◆ INSTRUCTIONS FOR THE TASK
Return every line from the one with "という流れでした。まだ1回だけなのであんまり変化はみ" through the one with "Decoratie & Cadeaus", inclusive, exactly as it appears below.
= = = =
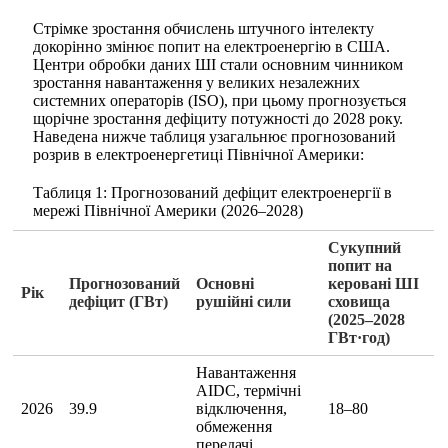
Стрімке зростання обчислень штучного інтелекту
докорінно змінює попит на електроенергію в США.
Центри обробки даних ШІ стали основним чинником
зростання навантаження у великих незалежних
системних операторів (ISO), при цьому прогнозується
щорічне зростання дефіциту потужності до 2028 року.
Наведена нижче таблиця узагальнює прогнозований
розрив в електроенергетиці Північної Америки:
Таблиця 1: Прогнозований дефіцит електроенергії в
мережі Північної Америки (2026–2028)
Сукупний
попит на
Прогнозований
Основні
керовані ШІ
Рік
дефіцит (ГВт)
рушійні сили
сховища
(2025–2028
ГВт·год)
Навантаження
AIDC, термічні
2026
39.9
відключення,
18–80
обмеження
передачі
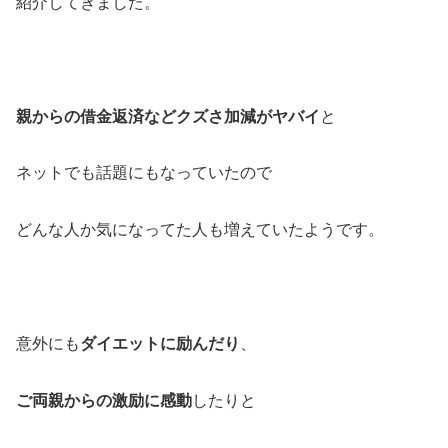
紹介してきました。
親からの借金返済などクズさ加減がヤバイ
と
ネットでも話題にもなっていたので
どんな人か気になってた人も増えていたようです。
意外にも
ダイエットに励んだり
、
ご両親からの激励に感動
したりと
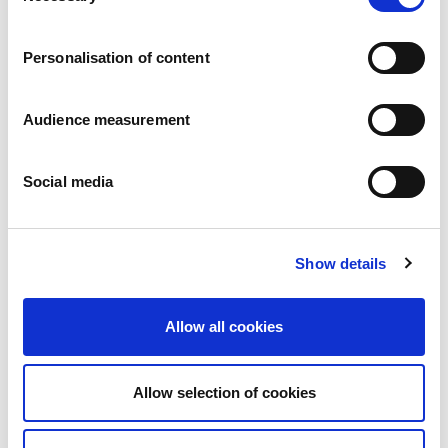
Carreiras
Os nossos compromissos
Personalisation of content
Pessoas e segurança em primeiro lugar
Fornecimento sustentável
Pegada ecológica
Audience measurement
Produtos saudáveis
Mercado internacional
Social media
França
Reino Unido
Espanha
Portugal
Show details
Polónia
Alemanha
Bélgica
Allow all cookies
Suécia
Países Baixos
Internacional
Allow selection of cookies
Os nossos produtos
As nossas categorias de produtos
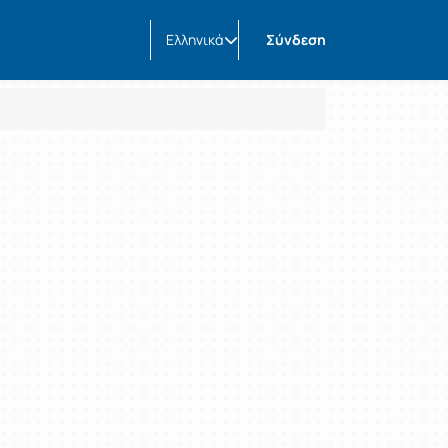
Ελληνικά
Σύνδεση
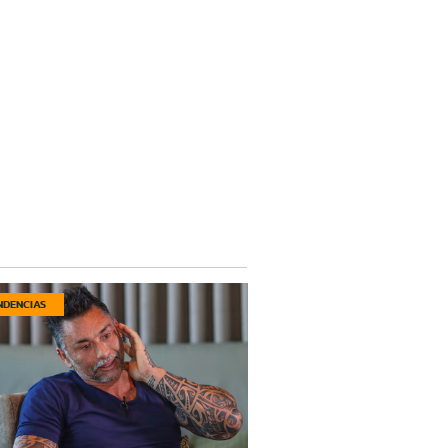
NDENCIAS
= = = =
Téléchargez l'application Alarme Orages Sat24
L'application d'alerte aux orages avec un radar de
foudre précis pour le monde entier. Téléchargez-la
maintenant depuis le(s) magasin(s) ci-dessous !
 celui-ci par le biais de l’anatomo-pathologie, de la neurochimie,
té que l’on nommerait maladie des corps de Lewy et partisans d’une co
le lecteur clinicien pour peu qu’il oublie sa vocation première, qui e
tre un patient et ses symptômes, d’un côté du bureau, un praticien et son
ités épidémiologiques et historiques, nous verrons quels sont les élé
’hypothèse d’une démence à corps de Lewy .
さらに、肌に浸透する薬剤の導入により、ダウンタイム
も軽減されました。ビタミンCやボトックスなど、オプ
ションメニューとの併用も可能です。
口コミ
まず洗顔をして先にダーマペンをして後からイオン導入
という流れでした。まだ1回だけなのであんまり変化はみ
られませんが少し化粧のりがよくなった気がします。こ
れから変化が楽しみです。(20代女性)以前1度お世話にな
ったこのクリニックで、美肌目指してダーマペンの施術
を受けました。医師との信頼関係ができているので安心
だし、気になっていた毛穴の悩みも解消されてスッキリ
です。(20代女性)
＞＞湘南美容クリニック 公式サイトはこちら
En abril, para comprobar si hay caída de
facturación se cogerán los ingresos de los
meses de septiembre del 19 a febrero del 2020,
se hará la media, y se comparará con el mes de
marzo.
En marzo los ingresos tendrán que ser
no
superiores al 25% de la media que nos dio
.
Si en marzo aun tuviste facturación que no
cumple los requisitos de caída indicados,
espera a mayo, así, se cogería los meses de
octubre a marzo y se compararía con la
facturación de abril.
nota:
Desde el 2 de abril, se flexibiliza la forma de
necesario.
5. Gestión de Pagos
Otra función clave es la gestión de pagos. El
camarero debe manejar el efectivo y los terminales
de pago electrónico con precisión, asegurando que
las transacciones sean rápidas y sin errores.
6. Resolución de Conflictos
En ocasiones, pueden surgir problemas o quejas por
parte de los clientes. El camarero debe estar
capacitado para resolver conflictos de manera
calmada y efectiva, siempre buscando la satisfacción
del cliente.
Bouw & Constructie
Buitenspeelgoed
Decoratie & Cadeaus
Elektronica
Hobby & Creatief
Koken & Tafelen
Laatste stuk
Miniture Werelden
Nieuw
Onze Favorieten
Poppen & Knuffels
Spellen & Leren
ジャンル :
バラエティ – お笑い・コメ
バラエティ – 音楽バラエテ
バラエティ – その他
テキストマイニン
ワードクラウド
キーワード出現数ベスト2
= = = =
◆ YOUR SOLUTION
という流れでした。まだ1回だけなのであんまり変化はみ
られませんが少し化粧のりがよくなった気がします。こ
れから変化が楽しみです。(20代女性)以前1度お世話にな
ったこのクリニックで、美肌目指してダーマペンの施術
を受けました。医師との信頼関係ができているので安心
だし、気になっていた毛穴の悩みも解消されてスッキリ
です。(20代女性)
＞＞湘南美容クリニック 公式サイトはこちら
En abril, para comprobar si hay caída de
facturación se cogerán los ingresos de los
meses de septiembre del 19 a febrero del 2020,
se hará la media, y se comparará con el mes de
marzo.
En marzo los ingresos tendrán que ser
no
superiores al 25% de la media que nos dio
.
Si en marzo aun tuviste facturación que no
cumple los requisitos de caída indicados,
espera a mayo, así, se cogería los meses de
octubre a marzo y se compararía con la
facturación de abril.
nota:
Desde el 2 de abril, se flexibiliza la forma de
necesario.
5. Gestión de Pagos
Otra función clave es la gestión de pagos. El
camarero debe manejar el efectivo y los terminales
de pago electrónico con precisión, asegurando que
las transacciones sean rápidas y sin errores.
6. Resolución de Conflictos
En ocasiones, pueden surgir problemas o quejas por
parte de los clientes. El camarero debe estar
capacitado para resolver conflictos de manera
calmada y efectiva, siempre buscando la satisfacción
del cliente.
Bouw & Constructie
Buitenspeelgoed
Decoratie & Cadeaus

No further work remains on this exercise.